### ACTIVITÉS
1 - D'après le texte sur le Belvédère du Petit Trianon, à partir de quoi Sugimoto réalise-t-il ses sculptures de métal poli ?
2 - En vous appuyant sur le texte consacré au Belvédère du Petit Trianon, expliquez ce que désigne le titre complet de la sculpture.
3 - Poursuivez le texte sur la sculpture de Sugimoto au Belvédère du Petit Trianon après sa dernière phrase.

### TEXTE
Surface of Revolution, par Hiroshi Sugimoto, simulation par photomontage, 2018. © Tadzio.

Quant au Belvédère du Petit Trianon, il sert d’écrin à une seule sculpture, qui semble être née pour s’élancer là. Grand ouvert sur la lumière du petit lac qui le jouxte, cet adorable bâtiment offre son octogone en guise d’écrin à l’une de ces sculptures de métal poli que Sugimoto réalise depuis quelques années à partir d’équations mathématiques. Surface de Révolution, s’intitule-t-elle, en clin d’œil malicieux à l’histoire. Ou, pour être exact, Surface de Révolution à courbure constante négative de type hyperbolique. Soit la transcription plastique d’un modèle mathématique de la géométrie non euclidienne, dont on connaissait tout juste les prémisses à la fin du XVIIIe siècle. Jouant magnifiquement avec les cercles concentriques des mosaïques au sol, elle fuse, colonne sans fin des temps modernes.

### DONNÉES FOURNIES
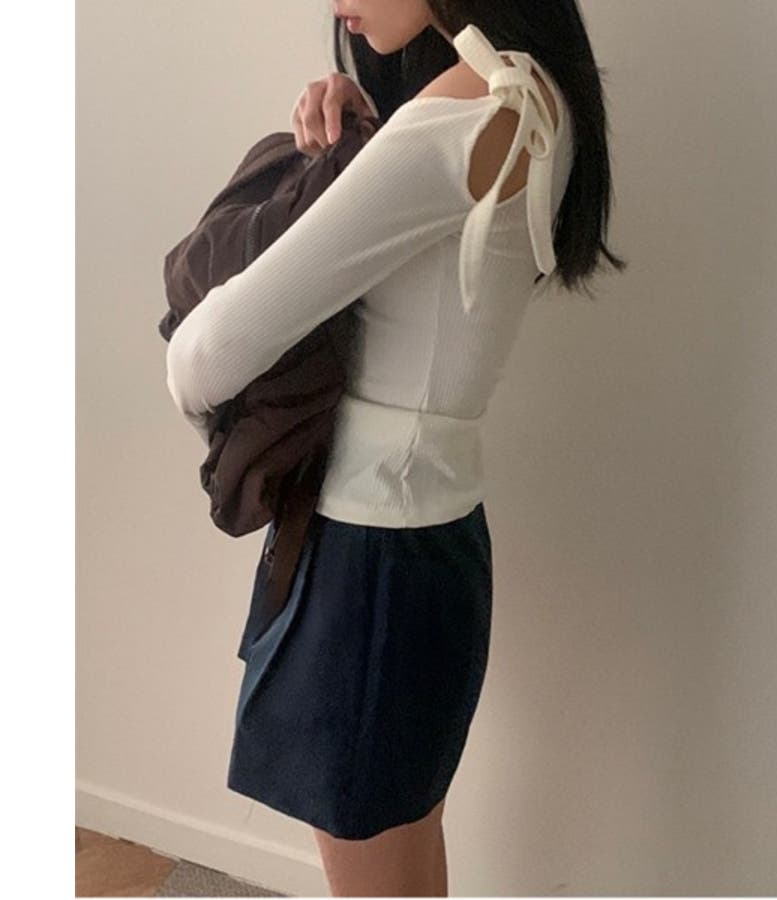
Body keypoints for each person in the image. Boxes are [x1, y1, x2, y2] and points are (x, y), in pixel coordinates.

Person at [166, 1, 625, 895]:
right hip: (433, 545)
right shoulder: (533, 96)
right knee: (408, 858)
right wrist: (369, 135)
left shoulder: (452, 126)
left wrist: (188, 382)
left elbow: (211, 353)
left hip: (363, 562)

### CORRIGÉ
1 - Il les réalise à partir d'équations mathématiques.

2 - Le titre complet, « Surface de Révolution à courbure constante négative de type hyperbolique », désigne la transcription plastique d'un modèle mathématique de la géométrie non euclidienne. À la fin du XVIIIe siècle, on n'en connaissait tout juste que les prémisses.

3 -
Emmanuelle Lequeux,
critique d’art

 

Exposition organisée grâce au mécénat du Fonds de dotation Émerige, du Groupe Galeries Lafayette et des galeries Koyanagi, Marian Goodman et Fraenkel.


À VOIR

Exposition d’art contemporain
Sugimoto Versailles, Surface de Révolution
Jusqu’au 17 février 2019
Domaine de Trianon
Commissariat : Alfred Pacquement, commissaire pour l’art contemporain à Versailles et Jean de Loisy, président du Palais de Tokyo.

Exposition présentée par l’Établissement public du château, du musée et du domaine national de Versailles/Production déléguée Château de Versailles Spectacles.

Horaires :
Tous les jours, sauf le lundi.
12 h-17 h 30 (dernière admission à 17 h).

Billets :
Accessible avec le billet Domaine de Trianon, le Passeport ou le Passeport 2 jours, ainsi que pour les bénéficiaires de la gratuité.
Gratuit et illimité avec la carte « 1 an à Versailles ».


AUTOUR DE L’EXPOSITION

Visites guidées de l’exposition les 11 et 18 janvier.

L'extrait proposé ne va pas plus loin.